11 per cent of adults polled said they would borrow money to keep their houses warm.

Cost-of-living crisis: Nearly one in four Britons will not turn on heating this winter

About a quarter of people in the UK think the soaring energy bills would not allow them to turn on heating during the upcoming winter.

According to a survey conducted by the London-based market research consultancy firm Savanta ComRes, 23 per cent of adults would not turn their heating on at all during the cold season. The figure rose to 27 per cent for parents with children aged below 18 years.

Some 2,000 adult Britons were approached for the July 29-30 poll, commissioned by the Liberal Democrats.

However, regulator Ofgem said last week that the household energy cap would be increased to an average of £3,549 per year starting on October 1 from the current £1,971.

Some 69 per cent of the respondents of the survey said they would use heating sparingly.

While 11 per cent of all adults said they would borrow money to keep their houses warm, 17 per cent of people with children aged below 18 came with the same response.
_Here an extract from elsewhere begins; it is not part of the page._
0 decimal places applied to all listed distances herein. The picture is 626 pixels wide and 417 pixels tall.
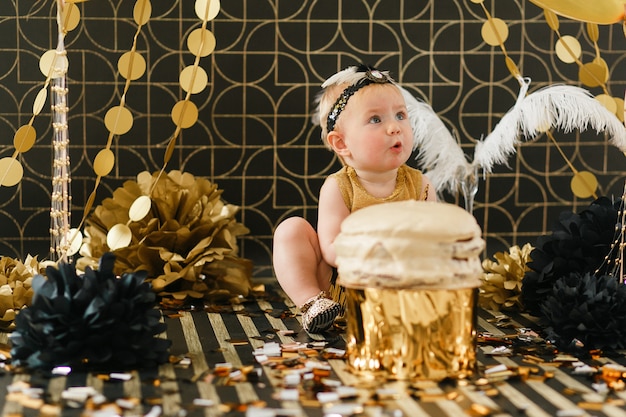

Data from the Office for National Statistics showed that the annual inflation in July climbed to a new 40-year high of 10.1 per cent on the back of surging food prices, worsening the cost-of-living crisis.

With the central bank’s priority being taming inflation, economists fear the country would slip into recession at the end of the year, forcing low-income groups to choose between eating and heating.

Liberal Democrats blamed the lame duck government for not saving families and pensioners from making “heart-breaking decisions”. The centrist party has called for scrapping the energy price cap rise.

Its spokesperson Christine Jardine said, “it is a national scandal that parents are having to choose between heating their homes and feeding their children”.

“Britain is on the brink of the worst cost-of-living crisis in a century,” Jardine told The Telegraph as she predicted that the next prime minister - either Liz Truss or Rishi Sunak - would not do away with the rise in the energy price ceiling.

She said oil and gas companies reaping record profits should be taxed more “to save British families and pensioners”.